Odissea
Libro XVII
Cosi’ dicean tra lor, quando Argo, il cane,
Ch’ivi giacea, del paziente Ulisse
La testa ed ambo sollevo’ gli orecchi.
Nutrillo un giorno di sua man l’eroe,
Ma come, spinto dal suo fato a Troia,
Poco frutto pote’. Bensi’ condurlo
Contro i lepri ed i cervi e le silvestri
Capre solea la gioventu’ robusta.
Negletto allor giacea nel molto fimo
Di muli e buoi sparso alle porte innanzi,
Finche’ i poderi a fecondar d’Ulisse,
Nel togliessero i servi. Ivi il buon cane,
Di turpi zecche pien, corcato stava.
Com’egli vide il suo signor piu’ presso,
E benche’ tra que’ cenci, il riconobbe,
Squasso’ la coda festeggiando, ed ambe
Le orecchie, che drizzate avea da prima,
Cader lascio’: ma incontro al suo signore
Muover, siccome un di’, gli fu disdetto.
Ulisse, riguardatolo, s’asterse
Con man furtiva dalla guancia il pianto,
Celandosi da Eumeo, cui disse tosto:
“Eumeo, quale stupor! Nel fimo giace
Cotesto, che a me par cane si’ bello.
Ma non so se del pari ei fu veloce,
O nulla valse, come quei da mensa,
Cui nutron per bellezza i lor padroni”.
E tu cosi’ gli rispondesti, Eumeo:
“Del mio re lungi morto e’ questo il cane.

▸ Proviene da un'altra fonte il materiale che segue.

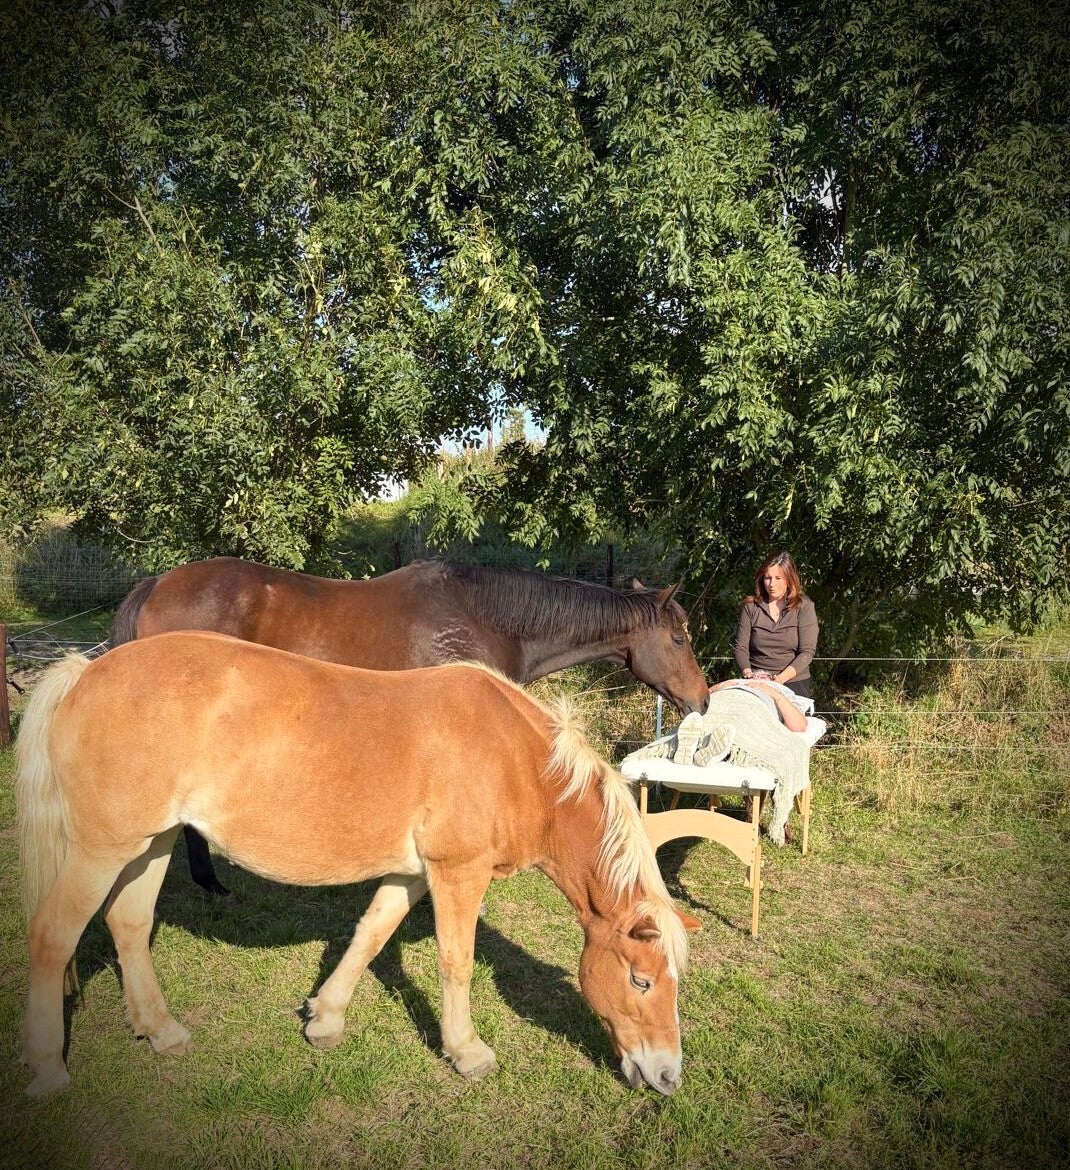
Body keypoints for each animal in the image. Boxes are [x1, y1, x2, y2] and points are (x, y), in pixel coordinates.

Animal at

Se tal fosse di corpo e d’atti, quale
Lasciollo, a Troia veleggiando,
Ulisse,
Si’ veloce a vederlo e si’ gagliardo
Gran maraviglia ne trarresti:fiera
Non adocchiava, che del folto bosco
Gli fuggisse nel fondo, e la cui traccia
Perdesse mai. Or l’infortunio ei sente.
Peri’ d’Itaca lunge il suo padrone,
Ne’ piu’ curan di lui le pigre ancelle;
Che’ pochi di’ stanno in cervello i servi,
Quando il padrone lor piu’ non impera.
L’onniveggente di Saturno figlio
Mezza toglie ad un uom la sua virtude,
Come sopra gli giunga il di’ servile”.
Cio’ detto, il pie’ nel sontuoso albergo
Mise, e avviossi drittamente ai proci;
Ed Argo, il fido can, poscia che visto
Ebbe dopo dieci anni e dieci Ulisse,
Gli occhi nel sonno della morte chiuse.